When traveling, avoid unwanted stowaways

Million of people will travel near and far this holiday season. From visiting family to exploring new places, there is one souvenir that no traveler wants to bring home: Bed bugs. These pests can latch onto humans in hotels, movie theaters and buses and they can cause an extremely aggravating and expensive infestation upon entering a home. It's a good idea for homeowners to protect themselves with these travel tips.

Inspect, inspect and inspect
Whether homeowners are staying in a hotel or at Grandma's, they should thoroughly inspect their room before settling down. The National Pest Management Association (NPMA) highly recommends keeping suitcases on tile or wood floors before bringing them onto carpet room.

Using a flashlight travelers should inspect the entire room, including curtains, dressers and couches and other furniture.

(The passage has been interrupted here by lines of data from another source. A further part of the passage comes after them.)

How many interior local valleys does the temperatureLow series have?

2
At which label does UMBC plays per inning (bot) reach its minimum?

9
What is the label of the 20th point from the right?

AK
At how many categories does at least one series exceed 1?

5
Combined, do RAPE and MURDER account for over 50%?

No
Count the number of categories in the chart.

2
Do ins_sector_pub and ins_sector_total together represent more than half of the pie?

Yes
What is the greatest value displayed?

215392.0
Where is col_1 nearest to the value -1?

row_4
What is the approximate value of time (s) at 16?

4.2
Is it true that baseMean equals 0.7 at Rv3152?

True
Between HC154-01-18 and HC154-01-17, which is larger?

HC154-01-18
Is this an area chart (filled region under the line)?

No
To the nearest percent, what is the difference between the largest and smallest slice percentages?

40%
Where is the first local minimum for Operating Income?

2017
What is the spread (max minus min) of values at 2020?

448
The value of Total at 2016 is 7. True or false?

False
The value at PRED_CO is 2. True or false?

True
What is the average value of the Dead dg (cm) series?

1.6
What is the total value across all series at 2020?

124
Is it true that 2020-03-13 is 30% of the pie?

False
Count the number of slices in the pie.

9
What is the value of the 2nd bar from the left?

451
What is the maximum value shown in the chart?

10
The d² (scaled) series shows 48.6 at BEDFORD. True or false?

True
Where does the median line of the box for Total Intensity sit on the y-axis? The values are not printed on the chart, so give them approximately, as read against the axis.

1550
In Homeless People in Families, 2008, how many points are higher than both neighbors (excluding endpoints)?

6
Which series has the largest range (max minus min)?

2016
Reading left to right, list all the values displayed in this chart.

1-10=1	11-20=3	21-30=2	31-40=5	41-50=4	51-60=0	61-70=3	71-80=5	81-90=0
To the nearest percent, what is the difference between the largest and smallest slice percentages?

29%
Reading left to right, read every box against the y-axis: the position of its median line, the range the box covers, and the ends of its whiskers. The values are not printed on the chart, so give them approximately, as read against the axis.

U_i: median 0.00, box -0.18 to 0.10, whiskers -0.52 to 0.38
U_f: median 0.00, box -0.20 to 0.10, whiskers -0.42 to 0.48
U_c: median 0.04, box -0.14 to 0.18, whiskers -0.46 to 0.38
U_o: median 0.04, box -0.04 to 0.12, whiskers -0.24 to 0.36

Upon approaching the bed, it's a good idea to pull the sheets back completely and inspect the mattress cover and seams and the bed's headboard for small brown marks, peppery flakes of shedded skin and lentil-size bed bugs.

If travelers who are staying in a hotel notice any signs of bed bugs, they should alert management immediately and ask to be moved to a different room. Because bed bugs can travel on cleaning carts and through wall sockets, it's a good idea to ask for a room that is not next door, above or below the infested area.

Take care of personal items
To avoid inviting pests into luggage, travelers may consider covering their suitcases in trash bags and keeping them off the ground on luggage racks throughout their trip, advises NPMA. Hanging clothes up will limit the chances of sneaky pests infesting them.

In addition, placing clothing in sealed plastic bags will protect items against bed bugs. It's always a good idea to check personal property periodically when traveling to ensure pests haven't latched onto clothing in public places.

Protecting the home upon returning
After flying or driving many miles, the last thing homeowners want to deal with is a bug problem. It's a good idea to unpack luggage outside to avoid bringing in any unwanted stowaways.

All clothing, whether dirty or not, should be brought into the house in a plastic bag and washed immediately in hot water. Dry-clean only items should stay outside until homeowners can take them to the cleaners.

After emptying a suitcase, residents should vacuum each corner and thoroughly inspect crevices and pockets.

If homeowners suspect they've brought home bed bugs, they should contact a pest control professional promptly.